* Material for this task *

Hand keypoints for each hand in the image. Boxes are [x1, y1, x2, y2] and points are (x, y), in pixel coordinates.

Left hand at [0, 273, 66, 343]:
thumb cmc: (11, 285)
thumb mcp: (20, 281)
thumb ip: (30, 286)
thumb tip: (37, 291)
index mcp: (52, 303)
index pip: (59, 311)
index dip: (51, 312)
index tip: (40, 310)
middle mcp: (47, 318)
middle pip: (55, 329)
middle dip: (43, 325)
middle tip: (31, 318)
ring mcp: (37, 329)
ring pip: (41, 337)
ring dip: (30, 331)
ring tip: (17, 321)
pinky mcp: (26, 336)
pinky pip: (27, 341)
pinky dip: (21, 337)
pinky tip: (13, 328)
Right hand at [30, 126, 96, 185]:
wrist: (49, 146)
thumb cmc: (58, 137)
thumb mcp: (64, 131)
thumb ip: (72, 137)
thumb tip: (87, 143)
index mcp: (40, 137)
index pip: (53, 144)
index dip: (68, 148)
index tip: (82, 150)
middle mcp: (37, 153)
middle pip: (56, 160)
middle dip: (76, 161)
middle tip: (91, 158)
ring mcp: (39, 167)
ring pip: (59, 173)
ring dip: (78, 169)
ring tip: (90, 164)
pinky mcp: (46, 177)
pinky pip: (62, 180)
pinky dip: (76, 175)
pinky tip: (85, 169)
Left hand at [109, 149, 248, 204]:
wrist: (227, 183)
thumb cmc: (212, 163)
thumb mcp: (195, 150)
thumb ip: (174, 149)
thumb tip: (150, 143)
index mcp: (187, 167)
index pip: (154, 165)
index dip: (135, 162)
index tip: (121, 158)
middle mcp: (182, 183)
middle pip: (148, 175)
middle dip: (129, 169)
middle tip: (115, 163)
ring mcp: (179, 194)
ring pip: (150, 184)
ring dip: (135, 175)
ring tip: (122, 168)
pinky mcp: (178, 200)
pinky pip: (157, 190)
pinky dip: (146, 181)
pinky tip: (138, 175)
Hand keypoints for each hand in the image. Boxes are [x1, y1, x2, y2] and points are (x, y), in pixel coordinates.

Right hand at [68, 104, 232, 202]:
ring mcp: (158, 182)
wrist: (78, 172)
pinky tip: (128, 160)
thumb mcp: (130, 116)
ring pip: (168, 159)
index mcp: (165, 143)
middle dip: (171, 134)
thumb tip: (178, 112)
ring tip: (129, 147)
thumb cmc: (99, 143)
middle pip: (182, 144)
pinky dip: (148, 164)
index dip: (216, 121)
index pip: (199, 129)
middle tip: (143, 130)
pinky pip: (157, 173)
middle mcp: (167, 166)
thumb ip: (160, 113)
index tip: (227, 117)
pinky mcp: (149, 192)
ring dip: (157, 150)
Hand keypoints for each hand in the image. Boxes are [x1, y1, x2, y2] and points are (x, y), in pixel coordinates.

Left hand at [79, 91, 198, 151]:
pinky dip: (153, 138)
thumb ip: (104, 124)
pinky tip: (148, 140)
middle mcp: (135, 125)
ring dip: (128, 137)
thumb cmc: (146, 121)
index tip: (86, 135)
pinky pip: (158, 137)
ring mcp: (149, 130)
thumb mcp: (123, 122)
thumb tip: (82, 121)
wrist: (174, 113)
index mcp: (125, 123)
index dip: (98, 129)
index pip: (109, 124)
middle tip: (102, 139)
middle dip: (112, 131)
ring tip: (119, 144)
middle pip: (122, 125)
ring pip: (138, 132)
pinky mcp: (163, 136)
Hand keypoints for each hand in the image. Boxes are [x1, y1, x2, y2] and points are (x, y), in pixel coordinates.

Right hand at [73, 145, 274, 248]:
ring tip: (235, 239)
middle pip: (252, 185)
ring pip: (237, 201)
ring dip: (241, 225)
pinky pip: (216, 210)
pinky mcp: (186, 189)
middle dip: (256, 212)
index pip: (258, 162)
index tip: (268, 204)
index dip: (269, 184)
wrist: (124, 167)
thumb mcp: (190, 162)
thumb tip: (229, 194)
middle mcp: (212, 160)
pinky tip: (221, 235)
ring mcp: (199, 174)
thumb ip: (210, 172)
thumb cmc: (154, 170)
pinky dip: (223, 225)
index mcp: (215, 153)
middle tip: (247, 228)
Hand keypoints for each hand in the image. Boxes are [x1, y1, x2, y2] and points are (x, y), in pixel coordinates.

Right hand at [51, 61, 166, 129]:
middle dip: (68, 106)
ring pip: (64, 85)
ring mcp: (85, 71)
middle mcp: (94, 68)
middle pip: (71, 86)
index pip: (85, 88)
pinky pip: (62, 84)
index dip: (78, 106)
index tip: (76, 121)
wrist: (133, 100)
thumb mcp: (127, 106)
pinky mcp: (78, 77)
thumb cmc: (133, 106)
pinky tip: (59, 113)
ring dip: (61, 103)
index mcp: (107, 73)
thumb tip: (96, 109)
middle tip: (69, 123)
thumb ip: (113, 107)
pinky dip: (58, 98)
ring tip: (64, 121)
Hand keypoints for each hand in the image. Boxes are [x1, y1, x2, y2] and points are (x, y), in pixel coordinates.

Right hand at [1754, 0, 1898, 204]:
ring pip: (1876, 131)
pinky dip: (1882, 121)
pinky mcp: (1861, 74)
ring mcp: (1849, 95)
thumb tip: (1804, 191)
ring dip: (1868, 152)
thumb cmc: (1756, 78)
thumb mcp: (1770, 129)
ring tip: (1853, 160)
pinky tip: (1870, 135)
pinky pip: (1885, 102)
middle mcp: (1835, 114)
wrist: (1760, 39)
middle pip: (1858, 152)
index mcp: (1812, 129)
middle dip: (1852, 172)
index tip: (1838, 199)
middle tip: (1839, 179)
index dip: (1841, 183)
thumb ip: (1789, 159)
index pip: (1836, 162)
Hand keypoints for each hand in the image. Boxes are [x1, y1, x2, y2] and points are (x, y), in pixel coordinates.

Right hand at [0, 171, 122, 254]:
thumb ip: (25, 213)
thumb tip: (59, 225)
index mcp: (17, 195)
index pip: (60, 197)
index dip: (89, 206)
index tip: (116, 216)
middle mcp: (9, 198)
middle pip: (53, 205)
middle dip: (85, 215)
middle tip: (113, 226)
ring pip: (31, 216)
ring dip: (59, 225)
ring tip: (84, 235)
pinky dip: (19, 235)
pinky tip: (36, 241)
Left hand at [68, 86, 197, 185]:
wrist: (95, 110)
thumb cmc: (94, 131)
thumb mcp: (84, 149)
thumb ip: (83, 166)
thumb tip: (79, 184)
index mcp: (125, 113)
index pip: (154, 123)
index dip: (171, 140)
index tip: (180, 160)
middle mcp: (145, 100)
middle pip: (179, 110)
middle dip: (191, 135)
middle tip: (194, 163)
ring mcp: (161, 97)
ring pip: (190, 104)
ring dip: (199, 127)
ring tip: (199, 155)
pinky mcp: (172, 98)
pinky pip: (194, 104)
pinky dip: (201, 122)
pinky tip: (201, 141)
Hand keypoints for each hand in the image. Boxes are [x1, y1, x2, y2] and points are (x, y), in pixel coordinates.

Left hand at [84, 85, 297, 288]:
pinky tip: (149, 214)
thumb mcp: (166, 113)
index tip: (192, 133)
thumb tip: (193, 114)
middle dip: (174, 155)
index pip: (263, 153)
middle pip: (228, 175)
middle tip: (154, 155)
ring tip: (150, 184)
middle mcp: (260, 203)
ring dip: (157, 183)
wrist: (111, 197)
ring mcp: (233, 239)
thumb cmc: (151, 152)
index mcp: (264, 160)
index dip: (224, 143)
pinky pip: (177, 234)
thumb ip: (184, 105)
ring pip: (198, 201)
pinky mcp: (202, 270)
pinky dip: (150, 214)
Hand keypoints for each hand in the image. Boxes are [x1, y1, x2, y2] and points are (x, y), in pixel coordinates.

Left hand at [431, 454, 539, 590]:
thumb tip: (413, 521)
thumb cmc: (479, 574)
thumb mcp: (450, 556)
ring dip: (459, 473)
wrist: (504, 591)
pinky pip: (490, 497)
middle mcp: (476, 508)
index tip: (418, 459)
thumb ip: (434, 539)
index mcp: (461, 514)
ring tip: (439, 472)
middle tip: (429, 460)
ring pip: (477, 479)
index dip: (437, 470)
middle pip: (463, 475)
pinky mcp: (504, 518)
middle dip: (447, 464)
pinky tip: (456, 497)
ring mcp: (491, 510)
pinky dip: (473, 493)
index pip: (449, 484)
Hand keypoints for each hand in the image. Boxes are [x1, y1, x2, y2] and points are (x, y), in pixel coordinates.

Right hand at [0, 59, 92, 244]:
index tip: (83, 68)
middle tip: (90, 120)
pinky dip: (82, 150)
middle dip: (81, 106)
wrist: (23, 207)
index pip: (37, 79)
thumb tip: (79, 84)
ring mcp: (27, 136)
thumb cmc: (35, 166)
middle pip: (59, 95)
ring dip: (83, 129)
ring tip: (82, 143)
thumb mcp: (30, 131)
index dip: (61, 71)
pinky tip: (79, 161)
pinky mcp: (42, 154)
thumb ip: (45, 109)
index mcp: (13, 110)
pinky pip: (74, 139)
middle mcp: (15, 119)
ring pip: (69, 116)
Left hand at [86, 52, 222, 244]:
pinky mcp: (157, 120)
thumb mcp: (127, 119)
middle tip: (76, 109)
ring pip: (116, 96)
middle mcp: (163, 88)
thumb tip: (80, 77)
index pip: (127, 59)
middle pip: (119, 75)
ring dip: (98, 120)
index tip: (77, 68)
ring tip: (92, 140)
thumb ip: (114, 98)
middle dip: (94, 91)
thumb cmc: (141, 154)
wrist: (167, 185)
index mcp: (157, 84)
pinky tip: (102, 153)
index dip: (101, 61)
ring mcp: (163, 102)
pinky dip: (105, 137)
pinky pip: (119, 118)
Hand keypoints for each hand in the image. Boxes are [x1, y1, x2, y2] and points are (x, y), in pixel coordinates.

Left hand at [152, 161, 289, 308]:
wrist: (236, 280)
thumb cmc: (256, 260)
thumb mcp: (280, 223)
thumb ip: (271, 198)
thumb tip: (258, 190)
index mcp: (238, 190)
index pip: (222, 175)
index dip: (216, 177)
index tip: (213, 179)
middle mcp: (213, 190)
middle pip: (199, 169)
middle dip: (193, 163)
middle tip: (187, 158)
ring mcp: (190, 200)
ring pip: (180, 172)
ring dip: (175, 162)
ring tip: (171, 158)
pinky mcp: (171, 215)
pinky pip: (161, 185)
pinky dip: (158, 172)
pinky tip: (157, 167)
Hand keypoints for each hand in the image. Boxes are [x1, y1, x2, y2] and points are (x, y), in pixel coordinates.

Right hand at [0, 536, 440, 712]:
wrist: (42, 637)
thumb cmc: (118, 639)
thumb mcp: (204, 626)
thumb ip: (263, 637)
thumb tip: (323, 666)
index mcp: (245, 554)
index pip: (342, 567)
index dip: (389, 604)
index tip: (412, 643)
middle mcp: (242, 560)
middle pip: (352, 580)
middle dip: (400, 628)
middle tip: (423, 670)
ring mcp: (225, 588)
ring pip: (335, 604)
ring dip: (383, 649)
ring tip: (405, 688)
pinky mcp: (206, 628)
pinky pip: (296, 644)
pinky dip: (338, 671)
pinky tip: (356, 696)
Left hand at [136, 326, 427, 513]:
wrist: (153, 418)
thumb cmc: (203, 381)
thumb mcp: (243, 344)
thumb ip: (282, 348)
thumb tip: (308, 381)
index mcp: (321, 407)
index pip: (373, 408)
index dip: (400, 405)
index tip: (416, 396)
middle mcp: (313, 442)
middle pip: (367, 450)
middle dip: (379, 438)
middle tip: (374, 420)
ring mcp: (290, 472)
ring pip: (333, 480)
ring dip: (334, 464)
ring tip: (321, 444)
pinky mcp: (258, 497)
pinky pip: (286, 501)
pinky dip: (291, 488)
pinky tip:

* What the exercise asks *
Only one span is wanted. It runs from the first line of the listing through the line with "ring tip: (129, 147)", and each line must match exactly.

* Written solution *
Hand keypoints for each hand in the image. Boxes are [x1, y1, x2, y2] and points are (x, y), in pixel coordinates.

Left hand at [0, 273, 66, 343]:
thumb cmc: (11, 285)
thumb mcp: (20, 281)
thumb ip: (30, 286)
thumb tip: (37, 291)
index mcp: (52, 303)
index pip: (59, 311)
index dip: (51, 312)
index tip: (40, 310)
middle mcp: (47, 318)
middle pip: (55, 329)
middle dip: (43, 325)
middle tip: (31, 318)
ring mcp: (37, 329)
ring pip: (41, 337)
ring dip: (30, 331)
ring tip: (17, 321)
pinky mcp: (26, 336)
pinky pip: (27, 341)
pinky dip: (21, 337)
pinky tip: (13, 328)
Right hand at [30, 126, 96, 185]:
wrist: (49, 146)
thumb cmc: (58, 137)
thumb mcp: (64, 131)
thumb ip: (72, 137)
thumb tip: (87, 143)
index mcp: (40, 137)
index pip: (53, 144)
index dip: (68, 148)
index tip: (82, 150)
middle mcp: (37, 153)
middle pip: (56, 160)
middle dip: (76, 161)
middle tip: (91, 158)
ring mcp: (39, 167)
ring pip: (59, 173)
ring dip: (78, 169)
ring tip: (90, 164)
pinky mcp: (46, 177)
pinky pip: (62, 180)
pinky dip: (76, 175)
pinky tip: (85, 169)
Left hand at [109, 149, 248, 204]:
wrist: (227, 183)
thumb cmc: (212, 163)
thumb mcp: (195, 150)
thumb ip: (174, 149)
thumb tip: (150, 143)
index mcp: (187, 167)
index pip: (154, 165)
index dip: (135, 162)
index tip: (121, 158)
middle mcp: (182, 183)
middle pip: (148, 175)
middle dip: (129, 169)
middle tip: (115, 163)
ring mcp: (179, 194)
ring pip: (150, 184)
ring dip: (135, 175)
ring tip: (122, 168)
pinky mcp: (178, 200)
pinky pip: (157, 190)
pinky dip: (146, 181)
pinky tip: (138, 175)
Hand keypoints for each hand in the image. Boxes are [x1, y1, x2, y2] and points are (x, y), in pixel coordinates.

Right hand at [68, 104, 232, 202]:
ring mcp: (158, 182)
wrist: (78, 172)
pinky tip: (128, 160)
thumb mcp: (130, 116)
ring pip: (168, 159)
index mcp: (165, 143)
middle dip: (171, 134)
thumb tip: (178, 112)
ring tip: (129, 147)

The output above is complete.